The combination of ecstasy and Viagra has become a popular and dangerous way to get around this sexlessness, though many younger gay men are prepared to let the dancing compensate for the fucking.

Specific promoters are often able to draw gay men off Church. This may mean gay parties in different environments such as the Liquid Dreams parties at Industry, or it may mean parties with mixed crowds where gay men know they won’t be alone, like Gigi’s parties at the Living Room. Certain DJs like Morales, Danny Tenaglia and Victor Calderone often have large gay following; the crowd will be mixed no matter where they play.

Gay men have often been a part of emerging party scenes, dating back to their strong presence at the early warehouse parties of the ’80s. While an after-hours club or party at any venue will have a gay contingent, their gayness is now treated as irrelevant.

“In the ’80s the gay community was somewhat limited,” says Constantinos. “There were the muscle boys, the leather daddies and the freaks.” More and more gay men are now going outside these categories and are seeking different experiences in the club scene. “The community is now like a nation of homosexuals who all express themselves differently.”

This ability to mix, coupled with growing tolerance toward homosexuality by straight society, has led to an increasing number of gay-safe party venues. One reason some gay men see clubs today as a less sexual environment is because they can.

The strength of DJ culture has been a primary force in mixing up the scene. For some, especially recreational drug users, a club is not about interacting with others while music plays in the background; rather, the interaction is with the music. The strength of the sound system coupled with the pounding of the beats becomes the focus of the experience.

With cover charges as high as $40 and DJs often not starting their sets until three or four in the morning, many people are on the dancefloor until seven or eight in the am getting their money’s worth.

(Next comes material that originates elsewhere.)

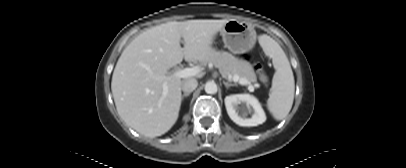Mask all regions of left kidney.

“If I go to a club, and pay a bunch of money to get in and hear a certain DJ, then I am going to listen to that DJ,” explains Robbie Perkins, at a recent event featuring Tenaglia.

Constantinos is optimistic about the ultimate result of the new gay experience. He believes the current generation of young gay men are far more open and accepting and attributes this shift in part to the openness and acceptance encouraged in the rave scene.

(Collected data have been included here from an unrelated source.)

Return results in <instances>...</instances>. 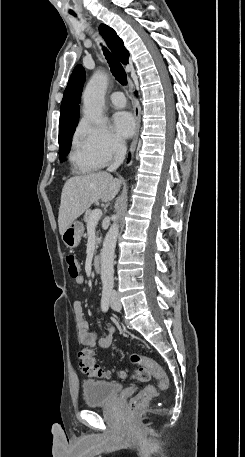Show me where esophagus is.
Wrapping results in <instances>:
<instances>
[{
    "mask_svg": "<svg viewBox=\"0 0 245 457\" xmlns=\"http://www.w3.org/2000/svg\"><path fill=\"white\" fill-rule=\"evenodd\" d=\"M129 90H130L131 94H133V86H132L131 81H129ZM133 100H134L133 112H134V118H135V122H136V129H135L133 141H132L131 148H130L131 153L134 152L136 145H137L138 135H139V130H140V122H141L140 106H139L137 99L134 97V95H133Z\"/></svg>",
    "mask_w": 245,
    "mask_h": 457,
    "instance_id": "34e87169",
    "label": "esophagus"
}]
</instances>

“The club scene is an outlet for a lot of gay kids. It is a stepping stone to coming out for some,” he says.

Others see the integration of sexless gay men into primarily-straight venues as less than convincing.

“Venues are now promoting gay and straight nights separately,” says John Grundy, cohost of Inversion, a CKLN program on gay issues. “So there’s still an element of segregation at work. The fact that gay night at straight clubs take place during the week essentially puts us at the back of the bus.”

Obviously, to say that the sexual element of the gay nightclubbing experience has been removed is an exaggeration. Grundy says cruising is still an essential part of it. Gay men who tend to avoid gay environments in favour of a straight scene with a less sexual focus may be missing out. Grundy doubts that they will miss out for long.

“Cruising may be seen as somehow passé by the younger generation of fags who were brought up on highly desexualized media representations of gays. But we all know that those who start out at Boots will eventually find The Barn. It just takes a little time.”

In addition to the lingering effects of AIDS on the community, Grundy suggests that external forces have also been responsible for the shift. He points out that it was police coercion that led to the closing of many of the dark rooms that could formerly be found in gay clubs.

“We need the dark rooms that were closed under police coercion in 1997. We were cheated out of a unique cultural tradition.”

Faced with more opportunities to explore their sexuality than in generations past, gay men are now beginning to treat their own clubs as merely one element. The club experience has become an exploration of themselves as individuals, and for many gay men it is an exploration best undertaken among friends.